Compte tenu des circonstances ainsi décrites, qui établissent la matérialité de l’infraction entre le 1er mars 2018 et le 21 juillet 2020, il y a lieu, en considération du gain estimé à 65 000 euros, de condamner les époux [F] à une amende civile, sur le fondement de l’article L.651-2 du code la construction et de l’habitation, à hauteur de 20 000 euros tenant compte d’une part de la régularisation intervenue, le bien étant désormais proposé à la location meublé à titre de résidence principale depuis janvier 2025, et d’autre part de la santé financière fragile des défendeurs.
Il n’y a pas lieu d’ordonner le retour à l’usage d’habitation du local transformé sans autorisation, la demande étant devenue sans objet.
sur le défaut de déclaration préalable soumise à enregistrement :
Aux termes des dispositions de l’article L.324-1-1 II et III du code du tourisme, toute personne qui offre à la location un meublé de tourisme (…) doit en avoir préalablement fait la déclaration auprès du maire de la commune où est situé l’immeuble.
L’article L.324-1-1 V du même code prévoit que toute personne qui ne se conforme pas aux obligations résultant du III est passible d’une amende civile dont le montant ne peut excéder 5 000 euros.
Sans contester la matérialité de l’infraction les défendeurs sollicitent la réduction de l’amende.
Pour les motifs exposés plus haut, Monsieur et Madame [F] seront condamnés sur ce fondement à une amende de 1 000 euros.
Sur les frais irrépétibles
Il serait inéquitable de laisser à la charge de la Commune de [Localité 7] ses frais non compris dans les dépens ; il lui sera alloué la somme de 1 500 euros sur le fondement de l’article 700 du code de procédure civile.

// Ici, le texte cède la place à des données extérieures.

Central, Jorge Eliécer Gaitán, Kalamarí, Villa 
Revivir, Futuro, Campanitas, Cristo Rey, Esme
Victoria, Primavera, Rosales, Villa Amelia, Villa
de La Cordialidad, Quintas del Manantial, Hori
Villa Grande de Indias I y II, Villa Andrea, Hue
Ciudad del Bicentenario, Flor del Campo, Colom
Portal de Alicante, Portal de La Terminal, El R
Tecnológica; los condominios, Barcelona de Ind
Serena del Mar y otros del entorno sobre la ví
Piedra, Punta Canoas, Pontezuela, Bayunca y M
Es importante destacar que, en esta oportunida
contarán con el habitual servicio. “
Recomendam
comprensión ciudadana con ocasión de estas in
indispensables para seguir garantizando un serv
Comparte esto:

Les défendereurs seront condamnés aux dépens.
III – DÉCISION
Le Président du tribunal judiciaire de Bordeaux, statuant selon la procédure accélérée au fond, par décision contradictoire, prononcée publiquement par mise à disposition au greffe, et à charge d’appel ;
Vu les articles L.631-7 et suivants, L.651-2 et suivants du code de la construction et de l’habitation, L.324-1-1 du code du tourisme,
Déclare la commune de [Localité 7] recevable en ses demandes ;
Condamne Monsieur et Madame [F] à payer à la Commune de [Localité 7] une amende civile d’un montant de 20 000 euros sur le fondement de l’article L.651-2 du code de la construction et de l’habitation ;
Condamne Monsieur et Madame [F] à payer à la Commune de [Localité 7] une amende civile d’un montant de 1 000 euros sur le fondement de l’article L.324-1-1 du code du tourisme ;
Dit que le produit de ces amendes sera intégralement versé à la Commune de [Localité 7] ;
Déboute les parties de leurs demandes plus amples et contraires ;
Condamne les époux [F] à payer à la Commune de [Localité 7] la somme de 1 500 euros par application de l’article 700 du code de procédure civile ;
Condamne les époux [F] aux dépens :
Rappelle que l’exécution provisoire est de droit.
La présente décision a été signée par Elisabeth FABRY, Première Vice-Présidente, et par Karine PAPPAKOSTAS, Greffière.